__Supplied passage__:
⟨

- City: Innisfil, Ontario, Canada
- League: Provincial Junior Hockey League
- Division: Carruthers
- Home arena: Innisfil Regional Complex
- Colours: Red, Black, and Gold
- General manager: Ed Garinger (2026)
- Head coach: Graham Pickard (2026)

Franchise history
- 2007-2010: Innisfil Lakers (GMHL)
- 2022–present: Innisfil Spartans

= Innisfil Spartans =

The Innisfil Spartans are a Junior ice hockey team based in Innisfil, Ontario, Canada. They played in the Provincial Junior Hockey League.

==History==
The Lakers are one of six expansion teams for the 2007-08 GMHL season.

On September 6, 2007, the Innisfil Lakers played their first ever game in franchise history against the Douro Dukes in Ennismore, Ontario. The game resulted in a 2–0 loss for the Lakers. The next night, the Lakers played the South Muskoka Shield in Gravenhurst, Ontario and picked up their first win 6–4.

On November 30, 2007, the Lakers played their long-awaited first home game. The sixteenth game of the season, the delay was over the late finish of construction on Innisfil's new arena which is the Home of the Lakers. Their opponent was the Richmond Hill Rams, which the Lakers defeated by a score of 4–2.

On December 29, 2007, the Lakers hosted the Moscow Selects All-star team in an exhibition game. The Selects won the game by a score of 7–3. This was the first game of seven that the Moscow team played against different GMJHL clubs.

Despite getting a first round bye, the Lakers found themselves in a battle in the 2008 playoffs. In the first round, they met the 2007 semi-finalist Richmond Hill Rams. The series went the distance with the Lakers taking game seven to win the series. In the league semi-final, the Lakers met the 2nd seed Temiscaming Royals. In a tough fought series, the Lakers came out winning 4-games-to-2. In the final, the Lakers found themselves pitted against the defending 2007 Russell Cup champion Bradford Rattlers. The Lakers challenged the Rattlers in each game, but Bradford was not to be denied. The Rattlers won with a four-game-sweep.

⟩

__Task statement__:
Decide whether each statement agrees with the Innisfil Spartans text, answering yes or no and quoting the deciding words: (a) The Lakers won their first home game, played against the Richmond Hill Rams. (b) The Lakers' first game in franchise history ended in a win over the Douro Dukes. (c) The Lakers defeated the Bradford Rattlers in the 2008 final. The lines that come next have no connection to the Innisfil Spartans text.

Part of a data file

⟨

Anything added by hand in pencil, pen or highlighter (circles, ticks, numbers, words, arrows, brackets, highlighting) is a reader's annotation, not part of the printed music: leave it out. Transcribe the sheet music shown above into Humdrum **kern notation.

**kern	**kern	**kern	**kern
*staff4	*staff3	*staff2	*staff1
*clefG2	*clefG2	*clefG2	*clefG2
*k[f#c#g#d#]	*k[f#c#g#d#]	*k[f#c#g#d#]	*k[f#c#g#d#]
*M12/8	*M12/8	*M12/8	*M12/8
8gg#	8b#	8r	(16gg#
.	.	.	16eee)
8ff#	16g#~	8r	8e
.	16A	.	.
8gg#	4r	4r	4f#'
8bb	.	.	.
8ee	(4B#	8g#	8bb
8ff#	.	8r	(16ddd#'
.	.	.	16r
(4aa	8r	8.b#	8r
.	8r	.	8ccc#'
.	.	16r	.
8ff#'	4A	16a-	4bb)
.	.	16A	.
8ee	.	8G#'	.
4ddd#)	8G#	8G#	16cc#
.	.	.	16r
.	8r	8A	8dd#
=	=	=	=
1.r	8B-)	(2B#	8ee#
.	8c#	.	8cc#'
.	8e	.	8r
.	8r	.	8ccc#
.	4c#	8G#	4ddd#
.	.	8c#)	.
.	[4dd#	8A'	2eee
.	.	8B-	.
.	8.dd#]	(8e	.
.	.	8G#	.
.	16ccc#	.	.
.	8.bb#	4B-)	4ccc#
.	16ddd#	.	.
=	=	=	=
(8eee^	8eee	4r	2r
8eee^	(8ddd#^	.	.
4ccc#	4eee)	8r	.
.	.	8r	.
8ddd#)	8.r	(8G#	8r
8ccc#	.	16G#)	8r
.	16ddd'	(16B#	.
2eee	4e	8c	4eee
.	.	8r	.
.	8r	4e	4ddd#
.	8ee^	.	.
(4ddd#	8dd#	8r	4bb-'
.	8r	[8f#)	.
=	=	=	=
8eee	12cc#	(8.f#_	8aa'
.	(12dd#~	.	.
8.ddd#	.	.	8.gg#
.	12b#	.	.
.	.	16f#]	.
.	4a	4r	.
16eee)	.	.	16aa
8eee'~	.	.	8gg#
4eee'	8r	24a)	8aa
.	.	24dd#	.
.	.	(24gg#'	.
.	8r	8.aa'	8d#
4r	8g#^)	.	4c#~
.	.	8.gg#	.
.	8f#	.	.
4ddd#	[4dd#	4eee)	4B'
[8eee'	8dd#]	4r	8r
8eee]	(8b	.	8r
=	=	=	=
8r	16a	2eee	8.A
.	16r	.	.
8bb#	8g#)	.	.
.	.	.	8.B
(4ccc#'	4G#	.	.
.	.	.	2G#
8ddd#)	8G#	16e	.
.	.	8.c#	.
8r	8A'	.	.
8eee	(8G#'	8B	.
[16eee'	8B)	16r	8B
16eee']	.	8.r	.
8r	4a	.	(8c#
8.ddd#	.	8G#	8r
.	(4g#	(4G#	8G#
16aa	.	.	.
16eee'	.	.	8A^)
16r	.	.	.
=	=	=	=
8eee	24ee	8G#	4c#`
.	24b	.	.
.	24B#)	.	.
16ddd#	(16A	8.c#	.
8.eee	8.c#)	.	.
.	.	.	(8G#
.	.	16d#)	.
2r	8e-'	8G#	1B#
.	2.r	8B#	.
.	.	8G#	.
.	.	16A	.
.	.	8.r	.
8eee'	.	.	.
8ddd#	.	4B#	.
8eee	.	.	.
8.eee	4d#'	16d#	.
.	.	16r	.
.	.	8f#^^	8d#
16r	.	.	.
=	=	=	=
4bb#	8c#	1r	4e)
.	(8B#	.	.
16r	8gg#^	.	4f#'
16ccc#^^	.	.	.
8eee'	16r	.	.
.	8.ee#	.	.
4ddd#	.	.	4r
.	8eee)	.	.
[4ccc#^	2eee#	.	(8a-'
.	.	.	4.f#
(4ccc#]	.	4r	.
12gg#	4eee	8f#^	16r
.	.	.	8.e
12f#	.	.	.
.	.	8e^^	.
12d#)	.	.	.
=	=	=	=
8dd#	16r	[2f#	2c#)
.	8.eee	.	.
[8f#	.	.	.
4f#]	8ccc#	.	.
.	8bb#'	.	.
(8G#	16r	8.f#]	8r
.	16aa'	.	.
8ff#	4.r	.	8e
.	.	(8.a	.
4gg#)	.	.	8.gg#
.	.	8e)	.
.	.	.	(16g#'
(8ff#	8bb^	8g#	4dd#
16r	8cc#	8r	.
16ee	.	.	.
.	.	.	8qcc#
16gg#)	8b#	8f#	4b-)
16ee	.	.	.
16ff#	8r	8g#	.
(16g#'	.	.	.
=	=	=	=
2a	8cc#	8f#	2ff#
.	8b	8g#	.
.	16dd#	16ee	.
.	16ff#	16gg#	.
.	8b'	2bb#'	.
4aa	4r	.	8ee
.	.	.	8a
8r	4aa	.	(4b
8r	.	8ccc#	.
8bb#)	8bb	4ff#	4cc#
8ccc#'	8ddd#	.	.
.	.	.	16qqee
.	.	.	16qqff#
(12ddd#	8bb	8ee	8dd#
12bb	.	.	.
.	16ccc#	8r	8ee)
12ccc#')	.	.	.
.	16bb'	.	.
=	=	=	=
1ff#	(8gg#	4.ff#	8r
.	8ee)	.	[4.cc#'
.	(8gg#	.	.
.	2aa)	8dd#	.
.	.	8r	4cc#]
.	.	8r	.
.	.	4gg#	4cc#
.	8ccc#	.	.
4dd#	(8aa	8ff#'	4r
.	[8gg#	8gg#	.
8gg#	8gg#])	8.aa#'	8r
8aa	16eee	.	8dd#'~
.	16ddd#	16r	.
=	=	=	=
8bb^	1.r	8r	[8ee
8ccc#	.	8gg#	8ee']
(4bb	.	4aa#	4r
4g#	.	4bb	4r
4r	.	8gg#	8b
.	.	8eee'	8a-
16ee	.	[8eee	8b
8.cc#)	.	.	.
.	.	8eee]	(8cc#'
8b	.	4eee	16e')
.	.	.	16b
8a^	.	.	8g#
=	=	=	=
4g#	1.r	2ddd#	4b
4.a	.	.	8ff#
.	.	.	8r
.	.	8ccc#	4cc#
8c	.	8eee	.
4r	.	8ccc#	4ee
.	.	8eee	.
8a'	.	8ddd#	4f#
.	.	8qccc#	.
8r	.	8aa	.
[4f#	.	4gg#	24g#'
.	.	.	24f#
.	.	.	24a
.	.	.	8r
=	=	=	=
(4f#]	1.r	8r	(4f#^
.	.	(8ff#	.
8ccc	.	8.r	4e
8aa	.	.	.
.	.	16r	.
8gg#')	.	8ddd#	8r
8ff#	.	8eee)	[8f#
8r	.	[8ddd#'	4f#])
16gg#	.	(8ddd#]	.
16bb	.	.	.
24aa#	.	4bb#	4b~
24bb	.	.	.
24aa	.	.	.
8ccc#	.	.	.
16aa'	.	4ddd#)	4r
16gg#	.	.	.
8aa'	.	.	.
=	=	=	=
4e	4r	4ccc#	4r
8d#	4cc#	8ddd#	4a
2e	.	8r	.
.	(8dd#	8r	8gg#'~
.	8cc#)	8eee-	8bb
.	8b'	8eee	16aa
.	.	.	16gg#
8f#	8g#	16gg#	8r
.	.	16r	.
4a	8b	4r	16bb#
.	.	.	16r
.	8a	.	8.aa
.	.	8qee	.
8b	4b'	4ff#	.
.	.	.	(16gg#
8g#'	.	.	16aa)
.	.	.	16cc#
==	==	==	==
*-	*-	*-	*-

⟩

__Response to this task__:
(a) Yes: "Their opponent was the Richmond Hill Rams, which the Lakers defeated by a score of 4–2."
(b) No: "The game resulted in a 2–0 loss for the Lakers."
(c) No: "The Rattlers won with a four-game-sweep."